## [Exercise details]
Copy out the text below on the golden bell and the pomegranate, word for word and in full.

## [Selected text]
************
A bell and a pomegranate: erotic poetry and bellman’s verses…

And you shall make on its hem pomegranates of indigo and purple and crimson, on its hem all around, and golden bells within them all around. A golden bell and a pomegranate [paamon zahav v’rimon], a golden bell and a pomegranate, on the hem of the robe all around [al shulei hamil saviv].

A golden bell and a pomegranate, a golden bell and a pomegranate. The sheer splendor of the ornamentation is evoked in poetic incantation through the repetition of the phrase. Judah Halevi, the great medieval Hebrew poet, echoes these words in a delicate, richly sensual love poem, registering an imaginative responsiveness to the sumptuous sensuality of the language here.
— Exodus/Shemot 28:33-34, Alter**

Alter doesn’t give a citation for the “delicate, richly sensual love poem,” its name or first line. (Alas, poor footnote, I knew him well!)*

It seems likely that Alter is referencing the poem T. Carmi, The Penguin Book of Hebrew Verse,** entitles “Song of Farewell” or “Why, O Fair One?”:

Mah lach, tz’viya, tim’n’i tzirayich
midor, tz’laav malui tzirayich

[Why, O fair one, do you withhold your envoys
from the lover whose heart is filled with pain of you?

lu acharei moti b’aznei yaaleh
kol pa’amon zahav alei shulayich

[Oh, after my death, let me still hear
the sound of the golden bells on the hem of your skirt]
–Judah Halevi, T. Carmi’s translation

This type of poem — using biblical imagery for human, sometimes erotic, themes — is quite different from Halevi’s religious poetry. One interesting path to follow is to read a few of Halevi’s poems — and those of his fellow medieval writers — with different subjects or aims. Consider the contrast between religious and secular uses of biblical language and images, described in Alter’s Canon and Creativity: Modern Writing and the Authority of Scripture.**


Double Canonicity

Where Shall I Find You?” — one of Halevi’s religious works — references the Cherubim, for example, from the portion Terumah. This is meant to evoke God’s dwelling place and a longing for a relationship with the divine.
************
## [Provided information]
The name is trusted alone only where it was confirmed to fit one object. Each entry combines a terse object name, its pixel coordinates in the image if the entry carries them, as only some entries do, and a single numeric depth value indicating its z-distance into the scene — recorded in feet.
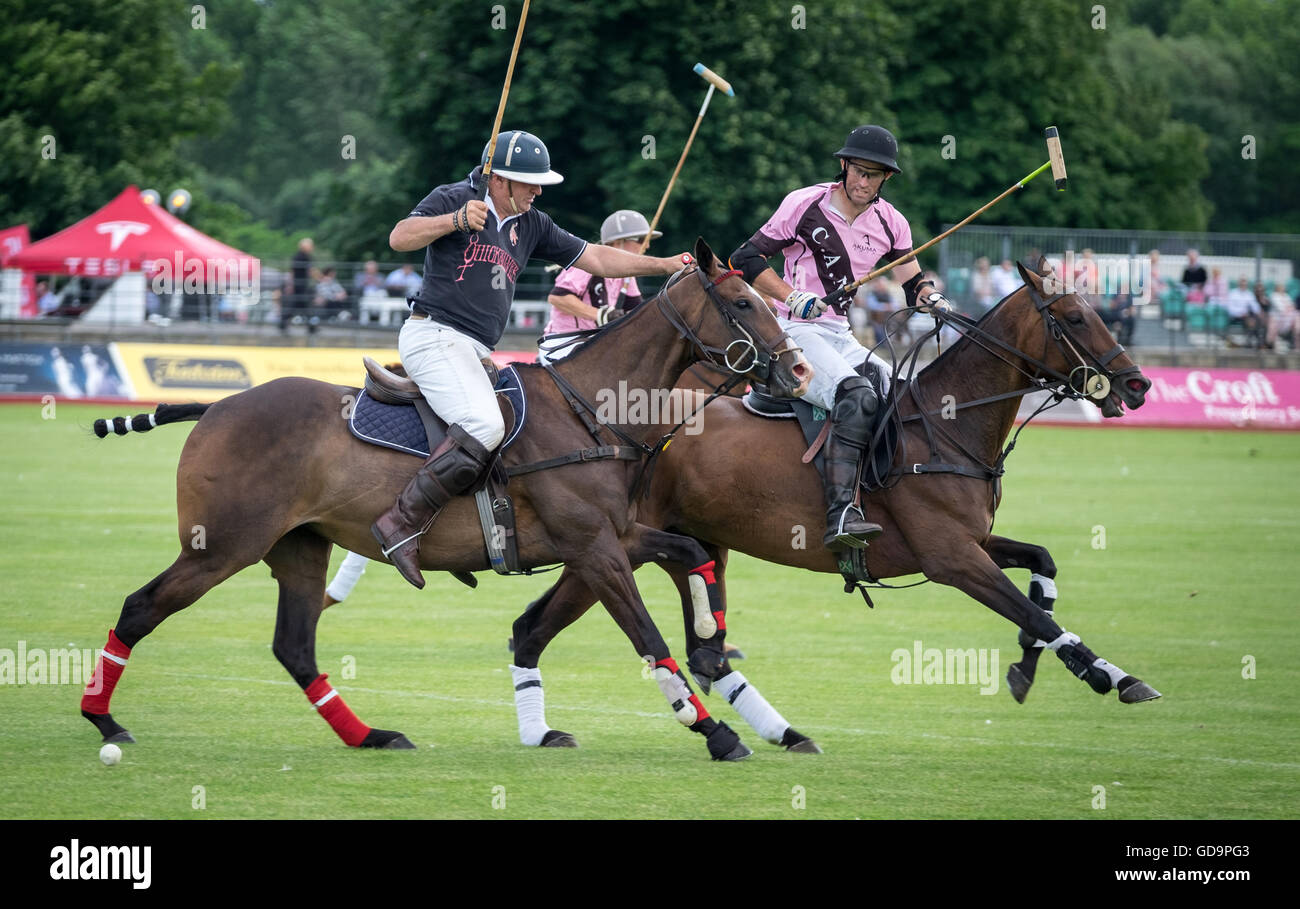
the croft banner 100.58
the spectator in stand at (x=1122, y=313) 98.02
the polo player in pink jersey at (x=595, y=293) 38.34
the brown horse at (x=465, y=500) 25.13
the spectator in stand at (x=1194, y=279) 108.37
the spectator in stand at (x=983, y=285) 106.93
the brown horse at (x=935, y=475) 27.53
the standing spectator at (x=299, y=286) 112.78
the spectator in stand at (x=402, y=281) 113.29
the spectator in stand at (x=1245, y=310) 108.68
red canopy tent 114.73
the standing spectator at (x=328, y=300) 113.39
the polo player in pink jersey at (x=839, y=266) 27.81
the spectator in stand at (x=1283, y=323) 108.68
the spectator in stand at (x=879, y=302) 107.21
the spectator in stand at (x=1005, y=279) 105.29
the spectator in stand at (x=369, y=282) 115.96
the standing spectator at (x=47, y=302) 116.25
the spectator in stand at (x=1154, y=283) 109.23
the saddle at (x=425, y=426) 25.34
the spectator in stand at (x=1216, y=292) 109.50
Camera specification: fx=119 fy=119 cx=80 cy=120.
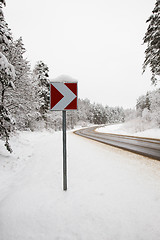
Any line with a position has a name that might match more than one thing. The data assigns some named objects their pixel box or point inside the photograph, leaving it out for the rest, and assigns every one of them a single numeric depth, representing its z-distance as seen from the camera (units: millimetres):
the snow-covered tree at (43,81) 23272
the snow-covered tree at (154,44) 9615
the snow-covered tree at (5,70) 4148
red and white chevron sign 2771
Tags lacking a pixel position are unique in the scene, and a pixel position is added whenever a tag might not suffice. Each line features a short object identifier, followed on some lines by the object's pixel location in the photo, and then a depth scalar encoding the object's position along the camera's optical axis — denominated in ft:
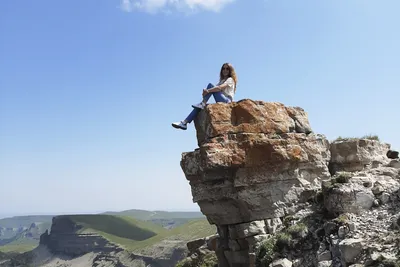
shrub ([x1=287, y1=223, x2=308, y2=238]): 37.60
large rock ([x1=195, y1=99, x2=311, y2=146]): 41.75
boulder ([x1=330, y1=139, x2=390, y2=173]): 47.47
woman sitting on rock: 44.80
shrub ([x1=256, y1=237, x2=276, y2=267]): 37.21
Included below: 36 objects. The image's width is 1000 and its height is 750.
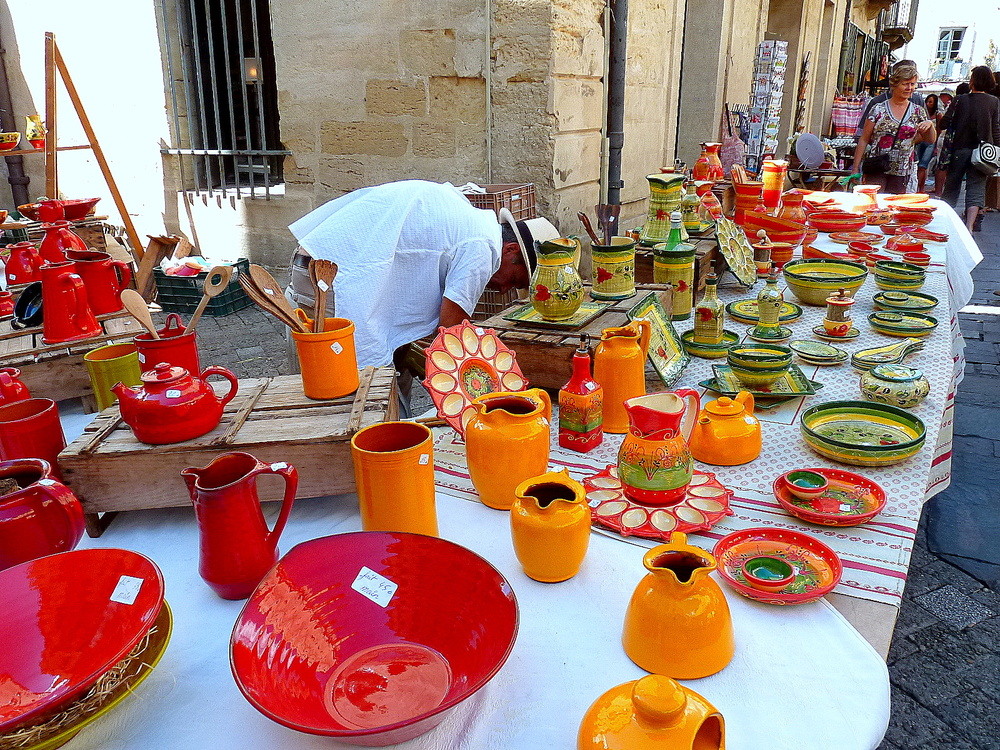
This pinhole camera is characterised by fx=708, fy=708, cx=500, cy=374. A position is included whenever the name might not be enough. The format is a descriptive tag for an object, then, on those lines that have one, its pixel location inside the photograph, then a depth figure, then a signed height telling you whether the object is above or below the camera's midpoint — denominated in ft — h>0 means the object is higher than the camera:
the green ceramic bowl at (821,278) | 8.59 -1.45
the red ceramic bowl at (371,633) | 2.90 -2.06
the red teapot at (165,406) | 4.15 -1.44
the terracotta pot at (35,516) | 3.45 -1.74
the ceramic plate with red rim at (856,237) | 11.64 -1.27
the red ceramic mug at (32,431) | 4.28 -1.66
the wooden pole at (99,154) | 14.69 -0.10
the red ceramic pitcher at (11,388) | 4.71 -1.54
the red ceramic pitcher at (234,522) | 3.41 -1.74
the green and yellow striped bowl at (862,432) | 4.90 -1.97
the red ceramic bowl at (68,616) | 3.01 -2.01
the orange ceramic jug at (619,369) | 5.38 -1.55
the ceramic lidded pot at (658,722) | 2.48 -1.94
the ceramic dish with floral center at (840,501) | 4.22 -2.06
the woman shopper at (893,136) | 17.72 +0.55
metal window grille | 16.21 +1.35
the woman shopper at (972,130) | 22.08 +0.89
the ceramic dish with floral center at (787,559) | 3.58 -2.12
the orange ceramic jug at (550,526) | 3.60 -1.81
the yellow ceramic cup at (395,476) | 3.67 -1.62
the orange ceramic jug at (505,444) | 4.28 -1.68
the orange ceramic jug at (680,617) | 3.06 -1.92
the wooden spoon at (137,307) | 4.31 -0.95
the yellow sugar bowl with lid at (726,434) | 4.99 -1.88
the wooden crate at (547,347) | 5.93 -1.55
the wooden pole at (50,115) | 13.83 +0.66
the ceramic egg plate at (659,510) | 4.20 -2.08
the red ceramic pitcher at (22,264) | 7.98 -1.25
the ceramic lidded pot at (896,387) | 5.79 -1.80
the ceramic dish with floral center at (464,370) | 5.24 -1.60
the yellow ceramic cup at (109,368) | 5.19 -1.54
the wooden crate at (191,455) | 4.17 -1.72
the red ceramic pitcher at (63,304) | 5.96 -1.26
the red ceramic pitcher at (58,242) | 8.06 -1.04
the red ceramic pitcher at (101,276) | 6.61 -1.15
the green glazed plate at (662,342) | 6.31 -1.67
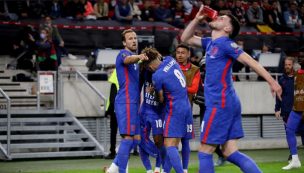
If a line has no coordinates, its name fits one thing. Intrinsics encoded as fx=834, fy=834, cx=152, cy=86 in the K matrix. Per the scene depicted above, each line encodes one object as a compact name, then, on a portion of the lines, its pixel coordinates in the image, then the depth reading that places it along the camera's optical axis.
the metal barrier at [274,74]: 23.13
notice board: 19.99
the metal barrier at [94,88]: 20.15
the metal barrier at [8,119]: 18.98
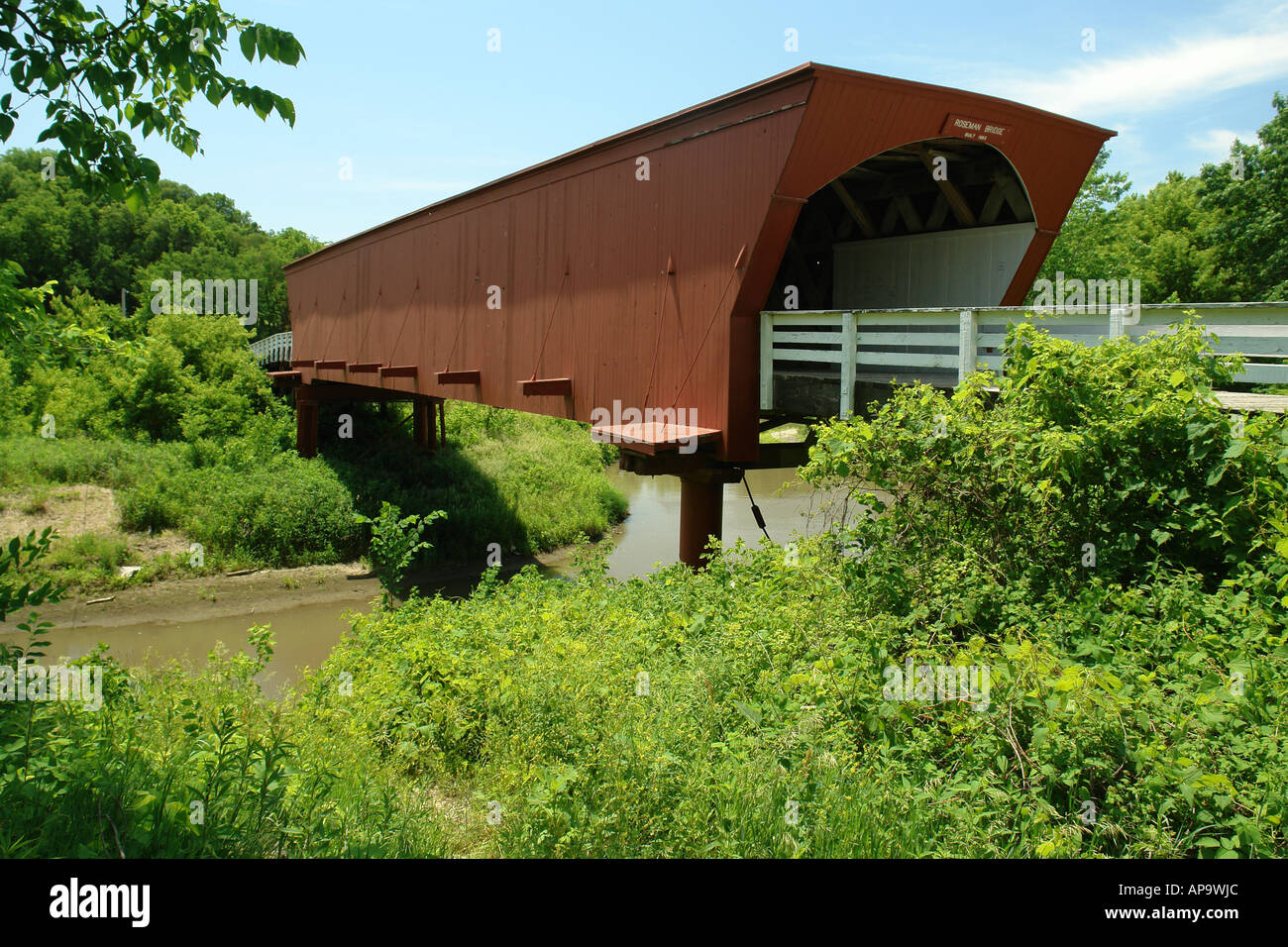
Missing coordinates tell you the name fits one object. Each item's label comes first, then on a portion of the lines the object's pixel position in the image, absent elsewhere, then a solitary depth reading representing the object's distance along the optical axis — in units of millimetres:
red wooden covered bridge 7602
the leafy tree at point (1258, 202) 21984
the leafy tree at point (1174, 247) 24688
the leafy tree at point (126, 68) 3564
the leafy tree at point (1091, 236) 28000
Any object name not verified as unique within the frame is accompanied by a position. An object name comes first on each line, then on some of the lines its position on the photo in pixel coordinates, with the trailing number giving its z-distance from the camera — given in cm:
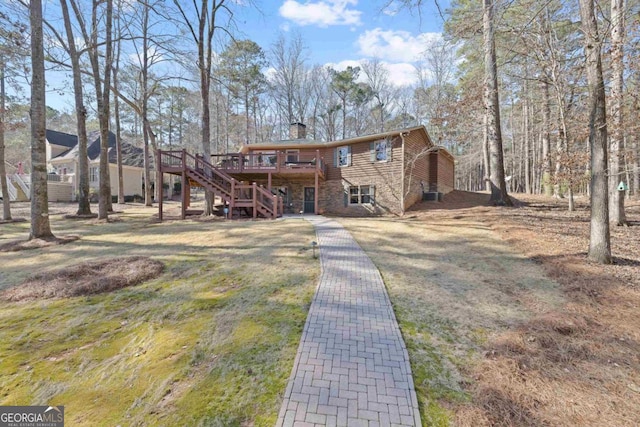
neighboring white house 2367
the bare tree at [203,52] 1362
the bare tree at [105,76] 1340
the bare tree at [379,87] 3253
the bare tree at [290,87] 3147
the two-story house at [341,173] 1524
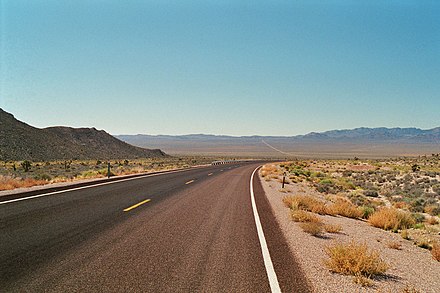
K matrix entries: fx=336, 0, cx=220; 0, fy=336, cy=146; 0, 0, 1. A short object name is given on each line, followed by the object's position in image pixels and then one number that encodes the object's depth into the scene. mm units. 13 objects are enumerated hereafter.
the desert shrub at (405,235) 9156
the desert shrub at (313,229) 8430
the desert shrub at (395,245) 7784
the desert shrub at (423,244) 8312
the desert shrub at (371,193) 21708
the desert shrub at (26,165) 36450
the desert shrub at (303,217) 10055
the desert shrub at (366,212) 12623
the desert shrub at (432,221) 12912
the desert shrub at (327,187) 23062
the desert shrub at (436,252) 7088
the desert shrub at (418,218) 13078
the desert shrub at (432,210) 15474
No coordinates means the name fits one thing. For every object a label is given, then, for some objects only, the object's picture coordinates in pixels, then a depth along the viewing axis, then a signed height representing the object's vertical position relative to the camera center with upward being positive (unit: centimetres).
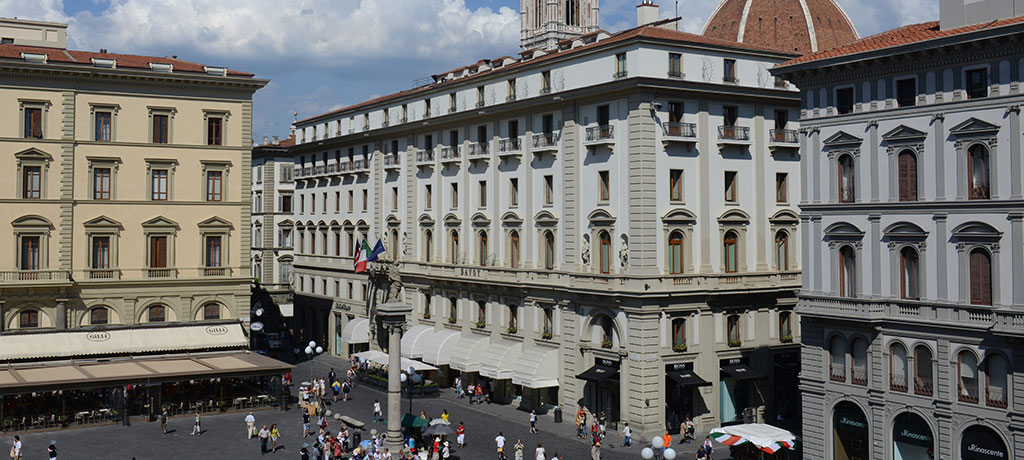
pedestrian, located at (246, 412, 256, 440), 5059 -867
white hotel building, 5281 +101
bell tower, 14962 +3399
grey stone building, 3741 +27
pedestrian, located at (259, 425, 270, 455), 4852 -887
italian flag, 5420 -34
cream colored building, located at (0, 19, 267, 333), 5912 +378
************
## [Answer section]
A bell and a pomegranate: erotic poetry and bellman’s verses…

And you shall make on its hem pomegranates of indigo and purple and crimson, on its hem all around, and golden bells within them all around. A golden bell and a pomegranate [paamon zahav v’rimon], a golden bell and a pomegranate, on the hem of the robe all around [al shulei hamil saviv].

A golden bell and a pomegranate, a golden bell and a pomegranate. The sheer splendor of the ornamentation is evoked in poetic incantation through the repetition of the phrase. Judah Halevi, the great medieval Hebrew poet, echoes these words in a delicate, richly sensual love poem, registering an imaginative responsiveness to the sumptuous sensuality of the language here.
— Exodus/Shemot 28:33-34, Alter**

Alter doesn’t give a citation for the “delicate, richly sensual love poem,” its name or first line. (Alas, poor footnote, I knew him well!)*

It seems likely that Alter is referencing the poem T. Carmi, The Penguin Book of Hebrew Verse,** entitles “Song of Farewell” or “Why, O Fair One?”:

Mah lach, tz’viya, tim’n’i tzirayich
midor, tz’laav malui tzirayich

[Why, O fair one, do you withhold your envoys
from the lover whose heart is filled with pain of you?

lu acharei moti b’aznei yaaleh
kol pa’amon zahav alei shulayich

[Oh, after my death, let me still hear
the sound of the golden bells on the hem of your skirt]
–Judah Halevi, T. Carmi’s translation

This type of poem — using biblical imagery for human, sometimes erotic, themes — is quite different from Halevi’s religious poetry. One interesting path to follow is to read a few of Halevi’s poems — and those of his fellow medieval writers — with different subjects or aims. Consider the contrast between religious and secular uses of biblical language and images, described in Alter’s Canon and Creativity: Modern Writing and the Authority of Scripture.**


Double Canonicity

Where Shall I Find You?” — one of Halevi’s religious works — references the Cherubim, for example, from the portion Terumah. This is meant to evoke God’s dwelling place and a longing for a relationship with the divine.